If you stare at the Supreme Court’s opinion long enough in a brightly lit room, an image will emerge in which Justice Scalia peers back at you with eyes narrowed, arms crossed, and pursed lips askew. The opinion considered several EPA arguments in support of dismissal and found many ways to say, “Not impressed.”
- “The Government argues that, because Congress gave the EPA the choice between a judicial proceeding and an administrative action, it would undermine the [Clean Water Act] . . . to allow judicial review of the latter.” Id. at 1371. Not impressed. “But that argument rests on the question-begging premise that the relevant difference between a compliance order and an enforcement proceeding is that only the latter is subject to judicial review. There are eminently sound reasons other than insulation from judicial review why compliance orders are useful.” Id.
- “The Government also notes that compliance orders are not self-executing, but must be enforced by the agency in a plenary judicial action.” Id. Not impressed. “But the [Administrative Procedure Act] . . . provides for judicial review of all final agency actions, not just those that impose a self-executing sanction.” Id.
- “The Government further urges us to consider that Congress expressly provided for prompt judicial review, on the administrative record, when the EPA assesses administrative penalties after a hearing . . . but did not expressly provide for review of compliance orders.” Id. Not impressed. “But if the express provision of judicial review in one section of a long and complicated statue were alone enough to overcome the [Administrative Procedure Act’s] . . . presumption of reviewability for all final agency action, it would not be much of a presumption at all.” Id.

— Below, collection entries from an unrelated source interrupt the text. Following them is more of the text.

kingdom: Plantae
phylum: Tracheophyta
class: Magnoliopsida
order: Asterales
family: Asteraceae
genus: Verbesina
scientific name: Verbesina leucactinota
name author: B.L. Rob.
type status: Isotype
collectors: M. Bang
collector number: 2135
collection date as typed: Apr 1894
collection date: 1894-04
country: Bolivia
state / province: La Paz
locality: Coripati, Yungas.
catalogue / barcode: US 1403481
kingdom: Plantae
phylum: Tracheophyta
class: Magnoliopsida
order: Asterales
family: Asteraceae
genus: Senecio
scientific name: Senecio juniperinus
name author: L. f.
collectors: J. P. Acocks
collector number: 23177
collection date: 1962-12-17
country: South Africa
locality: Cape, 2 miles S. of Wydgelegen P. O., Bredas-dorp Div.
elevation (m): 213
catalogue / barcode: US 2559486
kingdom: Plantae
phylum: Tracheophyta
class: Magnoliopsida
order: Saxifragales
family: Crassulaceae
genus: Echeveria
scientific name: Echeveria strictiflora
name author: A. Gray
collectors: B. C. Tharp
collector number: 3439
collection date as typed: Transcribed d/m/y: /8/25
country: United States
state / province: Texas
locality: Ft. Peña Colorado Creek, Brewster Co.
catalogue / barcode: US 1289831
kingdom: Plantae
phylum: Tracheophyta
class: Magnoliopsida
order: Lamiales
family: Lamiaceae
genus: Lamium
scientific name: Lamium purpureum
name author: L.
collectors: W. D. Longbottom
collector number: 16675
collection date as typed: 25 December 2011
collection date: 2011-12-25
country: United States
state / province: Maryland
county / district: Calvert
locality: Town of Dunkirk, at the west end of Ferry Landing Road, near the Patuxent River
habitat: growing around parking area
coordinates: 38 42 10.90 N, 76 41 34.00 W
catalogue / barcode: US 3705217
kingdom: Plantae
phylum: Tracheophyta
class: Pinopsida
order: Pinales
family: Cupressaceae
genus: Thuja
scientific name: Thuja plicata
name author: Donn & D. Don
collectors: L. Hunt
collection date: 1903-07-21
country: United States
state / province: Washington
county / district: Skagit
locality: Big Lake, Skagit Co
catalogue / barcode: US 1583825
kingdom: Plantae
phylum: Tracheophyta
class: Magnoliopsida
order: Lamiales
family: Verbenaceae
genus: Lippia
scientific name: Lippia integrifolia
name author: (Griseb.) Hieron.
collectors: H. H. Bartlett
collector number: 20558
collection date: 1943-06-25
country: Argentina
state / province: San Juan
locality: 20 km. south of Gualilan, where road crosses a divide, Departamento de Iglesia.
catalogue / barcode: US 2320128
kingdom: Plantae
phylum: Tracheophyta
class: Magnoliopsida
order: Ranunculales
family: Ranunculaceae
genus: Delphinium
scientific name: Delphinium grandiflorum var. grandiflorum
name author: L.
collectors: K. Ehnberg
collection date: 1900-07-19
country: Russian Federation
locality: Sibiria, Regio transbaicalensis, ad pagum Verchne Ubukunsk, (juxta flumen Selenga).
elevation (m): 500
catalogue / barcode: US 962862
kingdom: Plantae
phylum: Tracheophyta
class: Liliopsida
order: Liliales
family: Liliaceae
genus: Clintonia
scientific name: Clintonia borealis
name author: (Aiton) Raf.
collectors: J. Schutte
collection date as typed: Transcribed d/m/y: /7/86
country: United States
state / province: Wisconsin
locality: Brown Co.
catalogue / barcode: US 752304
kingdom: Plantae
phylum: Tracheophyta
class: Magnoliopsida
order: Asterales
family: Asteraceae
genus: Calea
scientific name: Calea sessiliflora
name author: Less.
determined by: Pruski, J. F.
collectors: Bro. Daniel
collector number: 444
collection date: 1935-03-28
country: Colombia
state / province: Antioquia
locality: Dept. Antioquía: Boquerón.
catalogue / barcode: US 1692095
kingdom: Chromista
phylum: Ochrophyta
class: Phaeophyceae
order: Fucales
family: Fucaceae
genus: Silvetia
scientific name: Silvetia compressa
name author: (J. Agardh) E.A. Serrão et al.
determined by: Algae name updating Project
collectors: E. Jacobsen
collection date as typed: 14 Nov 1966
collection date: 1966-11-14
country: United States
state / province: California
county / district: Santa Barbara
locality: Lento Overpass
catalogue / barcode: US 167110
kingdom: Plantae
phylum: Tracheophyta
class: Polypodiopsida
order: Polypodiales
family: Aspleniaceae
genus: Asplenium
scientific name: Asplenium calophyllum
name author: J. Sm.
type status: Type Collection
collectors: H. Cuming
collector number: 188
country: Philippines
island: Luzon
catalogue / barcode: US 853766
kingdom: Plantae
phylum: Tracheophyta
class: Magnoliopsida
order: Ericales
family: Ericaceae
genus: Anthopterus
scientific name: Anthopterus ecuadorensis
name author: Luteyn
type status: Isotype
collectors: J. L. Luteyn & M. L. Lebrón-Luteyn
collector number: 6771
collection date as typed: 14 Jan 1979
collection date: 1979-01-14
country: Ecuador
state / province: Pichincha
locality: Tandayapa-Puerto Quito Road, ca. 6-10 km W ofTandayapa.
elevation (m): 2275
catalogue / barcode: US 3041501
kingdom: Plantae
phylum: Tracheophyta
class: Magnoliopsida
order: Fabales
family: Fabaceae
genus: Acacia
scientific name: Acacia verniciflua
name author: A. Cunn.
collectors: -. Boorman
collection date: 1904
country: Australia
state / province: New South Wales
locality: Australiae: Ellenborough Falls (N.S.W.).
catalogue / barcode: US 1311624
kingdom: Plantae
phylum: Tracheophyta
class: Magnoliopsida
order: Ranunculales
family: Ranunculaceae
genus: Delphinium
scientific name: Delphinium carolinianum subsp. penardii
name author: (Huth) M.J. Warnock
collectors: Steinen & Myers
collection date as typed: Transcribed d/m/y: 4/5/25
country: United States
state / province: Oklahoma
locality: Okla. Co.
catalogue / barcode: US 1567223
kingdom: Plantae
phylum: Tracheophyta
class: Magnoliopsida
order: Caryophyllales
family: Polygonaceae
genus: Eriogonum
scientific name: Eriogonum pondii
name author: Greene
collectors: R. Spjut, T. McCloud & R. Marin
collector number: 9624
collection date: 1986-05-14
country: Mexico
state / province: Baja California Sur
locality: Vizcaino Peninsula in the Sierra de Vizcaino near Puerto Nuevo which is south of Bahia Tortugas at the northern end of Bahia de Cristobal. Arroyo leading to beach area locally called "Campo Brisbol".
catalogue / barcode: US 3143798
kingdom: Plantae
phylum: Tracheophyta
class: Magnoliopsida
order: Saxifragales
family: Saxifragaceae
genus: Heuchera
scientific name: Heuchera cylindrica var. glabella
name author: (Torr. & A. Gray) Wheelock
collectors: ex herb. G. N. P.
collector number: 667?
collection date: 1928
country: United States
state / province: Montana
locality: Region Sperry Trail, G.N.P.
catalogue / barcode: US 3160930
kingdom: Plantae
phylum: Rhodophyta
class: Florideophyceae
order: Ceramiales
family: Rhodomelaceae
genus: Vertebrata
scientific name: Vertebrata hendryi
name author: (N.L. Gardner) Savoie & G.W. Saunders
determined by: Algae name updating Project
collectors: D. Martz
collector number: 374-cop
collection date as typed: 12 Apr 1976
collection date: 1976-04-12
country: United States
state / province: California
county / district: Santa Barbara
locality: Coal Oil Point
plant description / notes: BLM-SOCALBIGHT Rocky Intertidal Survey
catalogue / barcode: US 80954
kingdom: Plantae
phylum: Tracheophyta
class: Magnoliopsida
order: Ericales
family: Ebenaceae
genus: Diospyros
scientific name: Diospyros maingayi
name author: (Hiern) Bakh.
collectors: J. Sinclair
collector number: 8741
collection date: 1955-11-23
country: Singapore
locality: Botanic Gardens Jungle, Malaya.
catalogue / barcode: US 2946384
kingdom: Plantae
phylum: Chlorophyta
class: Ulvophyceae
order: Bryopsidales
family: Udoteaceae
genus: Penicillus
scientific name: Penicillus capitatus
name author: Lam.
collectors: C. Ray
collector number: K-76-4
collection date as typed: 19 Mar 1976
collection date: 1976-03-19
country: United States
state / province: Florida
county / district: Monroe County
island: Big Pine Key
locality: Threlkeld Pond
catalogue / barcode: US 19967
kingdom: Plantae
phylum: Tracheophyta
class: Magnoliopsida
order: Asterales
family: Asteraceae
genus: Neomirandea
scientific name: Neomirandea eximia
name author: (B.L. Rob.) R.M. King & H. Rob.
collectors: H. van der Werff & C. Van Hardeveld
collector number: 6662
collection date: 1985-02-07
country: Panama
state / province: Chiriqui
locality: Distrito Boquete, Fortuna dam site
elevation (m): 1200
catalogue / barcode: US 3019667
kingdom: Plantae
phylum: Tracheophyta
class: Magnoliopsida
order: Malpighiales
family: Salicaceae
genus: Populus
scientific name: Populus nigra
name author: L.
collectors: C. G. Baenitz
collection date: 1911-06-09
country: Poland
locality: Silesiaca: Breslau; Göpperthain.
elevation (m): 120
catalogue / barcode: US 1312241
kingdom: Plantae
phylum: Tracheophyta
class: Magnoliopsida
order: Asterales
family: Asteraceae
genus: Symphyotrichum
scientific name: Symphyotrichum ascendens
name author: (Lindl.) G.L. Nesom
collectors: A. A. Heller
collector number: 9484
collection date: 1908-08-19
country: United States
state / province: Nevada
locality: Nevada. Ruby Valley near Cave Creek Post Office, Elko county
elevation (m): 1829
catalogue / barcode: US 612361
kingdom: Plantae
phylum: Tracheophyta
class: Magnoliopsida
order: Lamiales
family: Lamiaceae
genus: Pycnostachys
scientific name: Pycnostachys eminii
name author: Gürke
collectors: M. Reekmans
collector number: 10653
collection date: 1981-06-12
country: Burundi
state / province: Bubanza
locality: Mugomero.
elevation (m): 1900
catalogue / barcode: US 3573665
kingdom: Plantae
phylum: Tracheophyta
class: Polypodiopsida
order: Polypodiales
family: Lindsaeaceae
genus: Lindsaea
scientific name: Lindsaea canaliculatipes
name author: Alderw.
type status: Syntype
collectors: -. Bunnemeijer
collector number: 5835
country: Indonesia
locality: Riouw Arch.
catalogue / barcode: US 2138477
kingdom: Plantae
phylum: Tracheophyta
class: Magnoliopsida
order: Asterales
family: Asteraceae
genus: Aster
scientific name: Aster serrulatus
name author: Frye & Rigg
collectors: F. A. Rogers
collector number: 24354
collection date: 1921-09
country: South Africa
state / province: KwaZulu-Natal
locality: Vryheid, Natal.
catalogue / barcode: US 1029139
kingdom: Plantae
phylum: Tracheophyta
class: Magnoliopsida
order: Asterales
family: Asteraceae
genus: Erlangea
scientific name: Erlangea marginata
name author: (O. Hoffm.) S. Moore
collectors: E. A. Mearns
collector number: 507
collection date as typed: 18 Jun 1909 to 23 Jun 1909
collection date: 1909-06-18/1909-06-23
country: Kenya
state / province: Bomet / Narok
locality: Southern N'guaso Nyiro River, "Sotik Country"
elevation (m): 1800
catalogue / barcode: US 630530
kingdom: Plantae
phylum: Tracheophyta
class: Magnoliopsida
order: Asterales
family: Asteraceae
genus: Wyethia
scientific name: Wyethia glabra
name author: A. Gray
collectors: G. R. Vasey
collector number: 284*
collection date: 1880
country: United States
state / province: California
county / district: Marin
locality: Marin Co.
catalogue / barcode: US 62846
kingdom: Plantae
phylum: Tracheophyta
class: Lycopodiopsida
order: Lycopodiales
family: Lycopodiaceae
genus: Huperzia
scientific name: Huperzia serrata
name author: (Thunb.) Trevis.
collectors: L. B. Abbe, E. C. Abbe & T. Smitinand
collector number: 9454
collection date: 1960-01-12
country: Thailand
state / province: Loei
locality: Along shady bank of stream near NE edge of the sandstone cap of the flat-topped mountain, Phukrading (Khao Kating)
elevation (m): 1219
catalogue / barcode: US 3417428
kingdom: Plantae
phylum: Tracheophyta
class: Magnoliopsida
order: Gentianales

- “The Government warns that the EPA is less likely to use the orders if they are subject to judicial review.” Id. at 1374. Not impressed. “That may be true – but it will be true for all agency actions subjected to judicial review. The [Administrative Procedure Act’s] . . . presumption of judicial review is a repudiation of the principle that efficiency of regulation conquers all.” Id.
- Still not impressed: “The cases on which the Government relies simply are not analogous.” Id. at 1373.
There are a multitude of ways to say, “The court disagrees with your argument.”
One side of the spectrum conveys this message: “This is a tough issue, and you have offered a thoughtful, plausible argument for a ruling in your favor. However, other weighty considerations compel the court to rule against you.”
The other side of the spectrum conveys this message: “Fuggedaboutit.”
I would place Sackett close to the Fuggedaboutit side.
In part, the vigor with which the Supreme Court rejected arguments proffered by the EPA may reflect a perception that the agency took an unreasonable position in response to significant and legitimate concerns about the coercive effect of its compliance order.
Sackett provides a helpful reminder to consider not only whether a particular argument is logically sound and supported in the law, but also whether it is likely to sound reasonable to a disinterested third party. “I win” is the beginning of a discussion on appeal, not the end.
A skilled advocate expressly confronts this consideration by explaining that the client is entitled to win based on a ruling that has the added benefit of being a reasonable and appropriate treatment of legitimate, competing interests. This is the advocate who is more likely impress McKayla.